DEM Parti Eş Genel Başkanı Tülay Hatimoğulları, MHP Genel Başkanı Devlet Bahçeli’nin açıklamalarına yanıt verdi, “onurlu barışın tesis edilmesi için ödenecek her türlü bedeli ödemeye, müzakereye ve diyaloğa hazırız” dedi.
Bahçeli, 1 Ekim’deki Meclis açılışında DEM Partili vekillerle tokalaşmış, sonrasında bunu “Yeni bir döneme giriyoruz. Dünyada barış isterken kendi ülkemizde barışı sağlamak lazım” diye açıklamıştı.
Partisinin grup toplantısında konuşan Tülay Hatimoğulları, özetle şunları söyledi:
“Bir kez daha yineliyoruz, Kürt sorunu barışçıl ve demokratik yöntemlerle çözülmelidir. Suriye’de statü elde etmek isteyen Kürt halkına, dayanışmacı yaklaşılmalıdır. Barışın bölgede sağlanmasının yolunun da buradan geçtiğini kimse unutmamalıdır.
AKP ve ortakları bu tablonun neresinde? Ana muhalefet partisinin bu sorunun çözümüne yönelik nasıl bir politikası var bunu kamuoyuna açıklamak zorundalar.
DEM Parti olarak biz onurlu barış istiyoruz. Çözüme dair bir plan ve programın kamuoyuna açıklanması halinde barış konuşulabilir. Biz toplumsal barışı ezilenlerle, emekçilerle, kadınlarla sağlamak konusunda hazırız.”
Yargıyla ilgili adımların atılması elzemdir
Tülay Hatimoğulları, Devlet Bahçeli’nin “Uzattığım el Türkiye partisi olma teklifidir” sözlerine ‘yol temizliği’ vurgusu yaparak cevap verdi. “Kürt sorununun barışçıl çözüme kavuşması anlamlı olacaktır. Yargıyla ilgili adımların atılması elzemdir” dedi.

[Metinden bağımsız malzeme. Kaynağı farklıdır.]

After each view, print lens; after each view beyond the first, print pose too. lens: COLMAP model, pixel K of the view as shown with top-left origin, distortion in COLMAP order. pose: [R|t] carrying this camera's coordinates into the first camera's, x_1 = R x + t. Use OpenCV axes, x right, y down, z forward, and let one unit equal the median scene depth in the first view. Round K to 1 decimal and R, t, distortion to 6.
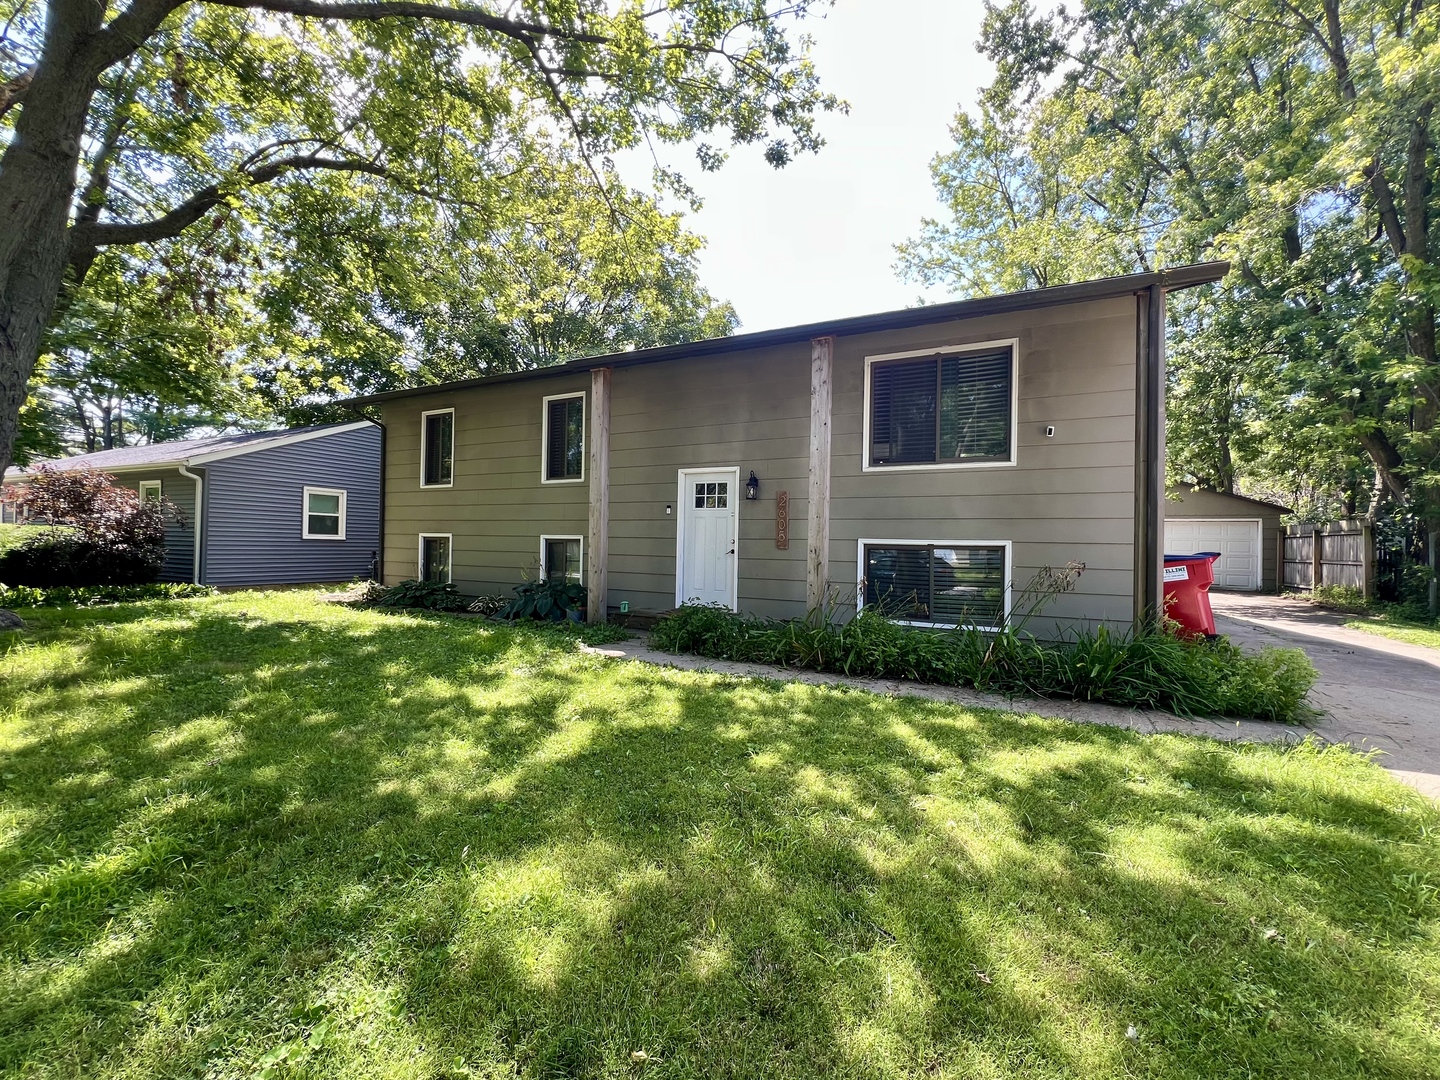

2013-2015 yılları arasındaki çözüm sürecinin bitirilmesinin ardından, Kürtlerle savaş şiddetli bir şekilde yeniden başlamıştı. Oysa savaş politikaları Kürt sorununu hiçbir zaman yok etmedi. Kürt halkı örgütlenmeye ve hakları, özgürlükleri için mücadeleye devam etti. Bugün gelinen noktada siyasi çözüm olmadan çıkış olmadığı görülüyor.
Biz de diyoruz ki:
- Kürt halkının eşit görülmediği, Cumhuriyet tarihi boyunca devam eden sorun bitmeli.
- Savaş durmalı, silahlar susmalı.
- Tutsak Kürt siyasetçiler serbest kalmalı.
- Kürtlerle sadece Türkiye’de değil tüm bölgede barışçıl bir ilişki kurulmalı.
- Kürtçe üzerindeki yasaklar ve baskılar bitmeli. Anadilde eğitim ve örgütlenme başta olmak üzere Kürtlerin tüm özgürlükleri tanınmalı.